> _Stored records_:
###
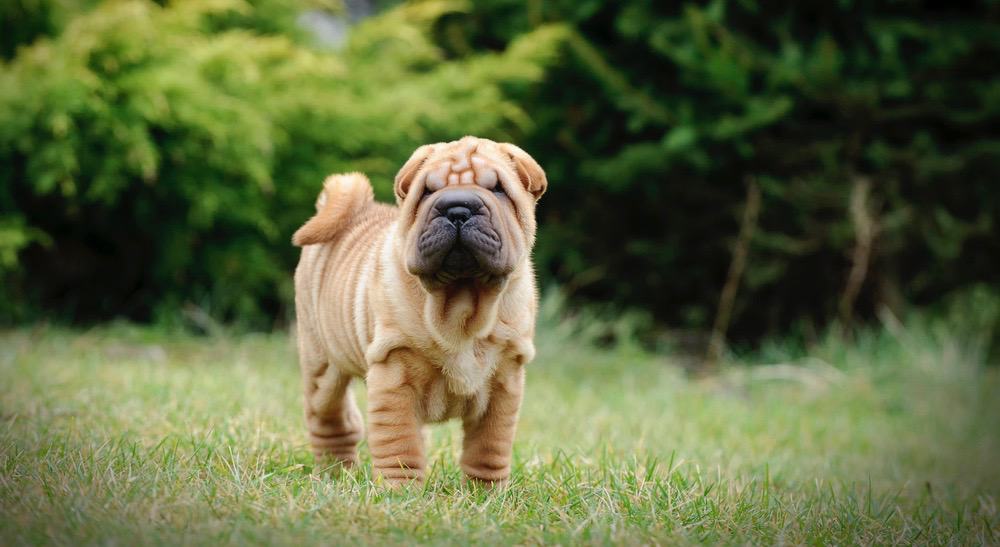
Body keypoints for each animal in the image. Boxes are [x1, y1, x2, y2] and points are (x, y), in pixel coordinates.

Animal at [290, 136, 548, 484]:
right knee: (331, 419)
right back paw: (335, 474)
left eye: (498, 189)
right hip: (322, 365)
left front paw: (487, 491)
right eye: (426, 191)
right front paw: (399, 489)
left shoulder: (505, 380)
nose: (457, 208)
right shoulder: (393, 372)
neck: (462, 304)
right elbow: (399, 443)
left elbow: (489, 447)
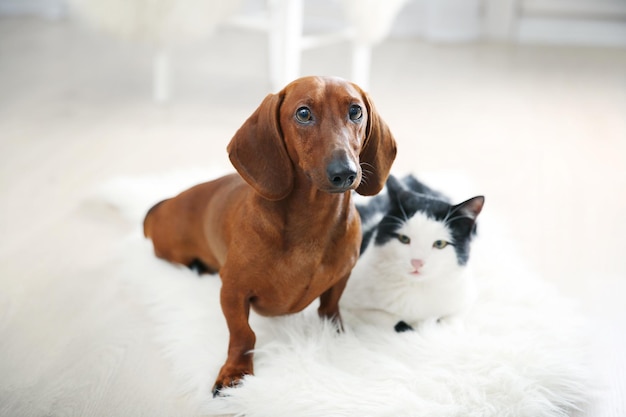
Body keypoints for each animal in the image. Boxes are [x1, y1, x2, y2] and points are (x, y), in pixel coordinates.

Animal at [143, 75, 394, 394]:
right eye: (303, 113)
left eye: (355, 111)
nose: (345, 172)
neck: (312, 224)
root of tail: (168, 202)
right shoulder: (232, 292)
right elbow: (243, 334)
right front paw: (234, 372)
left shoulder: (342, 276)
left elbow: (330, 306)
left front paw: (336, 335)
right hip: (171, 250)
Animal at [342, 174, 482, 330]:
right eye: (404, 238)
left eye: (440, 244)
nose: (417, 262)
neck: (416, 286)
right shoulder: (348, 304)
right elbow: (391, 322)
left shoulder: (464, 299)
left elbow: (449, 321)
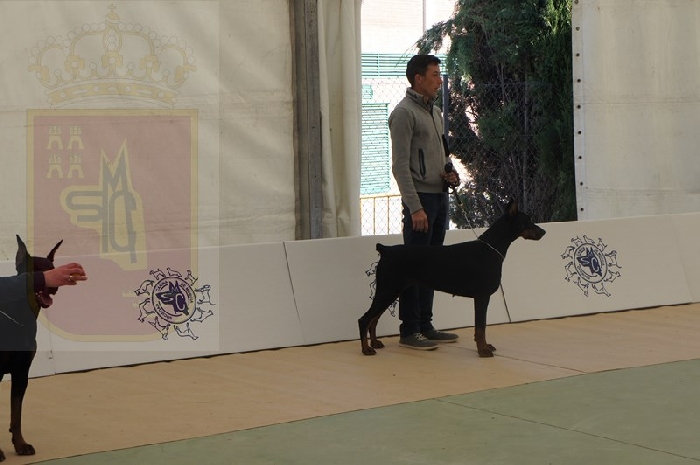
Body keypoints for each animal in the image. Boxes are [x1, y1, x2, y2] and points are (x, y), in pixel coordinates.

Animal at [0, 236, 62, 461]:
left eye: (52, 268)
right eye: (33, 270)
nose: (52, 287)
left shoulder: (21, 372)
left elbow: (16, 415)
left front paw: (20, 444)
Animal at [358, 200, 545, 357]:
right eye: (527, 220)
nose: (544, 231)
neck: (491, 248)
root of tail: (385, 250)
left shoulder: (482, 298)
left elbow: (482, 327)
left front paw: (486, 347)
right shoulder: (482, 297)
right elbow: (481, 327)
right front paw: (483, 350)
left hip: (391, 291)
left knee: (374, 319)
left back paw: (375, 343)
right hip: (388, 289)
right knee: (365, 319)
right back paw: (366, 349)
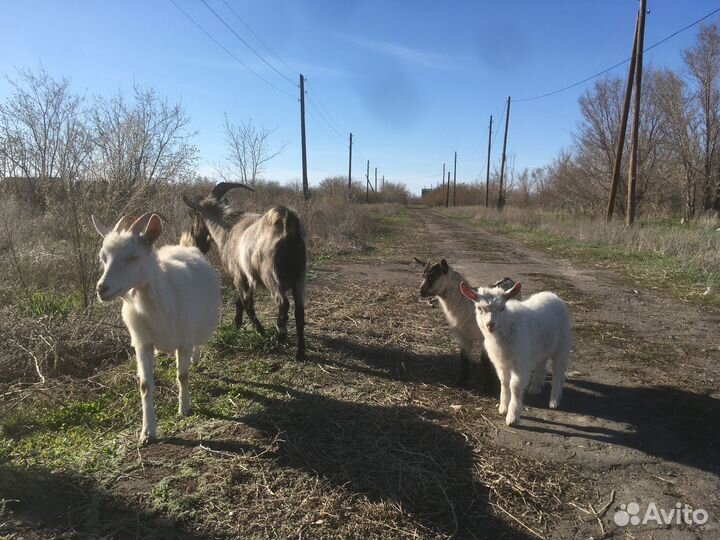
###
> _DIRECTIONS FOR THIS TASK_: Report all lines of the data above that include the string "elbow".

> _ANSWER FOR THE TASK_:
right elbow: (399, 443)
left elbow: (489, 447)
right elbow: (243, 334)
left elbow: (330, 306)
right elbow: (391, 322)
left elbow: (449, 321)
left elbow: (16, 415)
left elbow: (482, 327)
right elbow: (481, 327)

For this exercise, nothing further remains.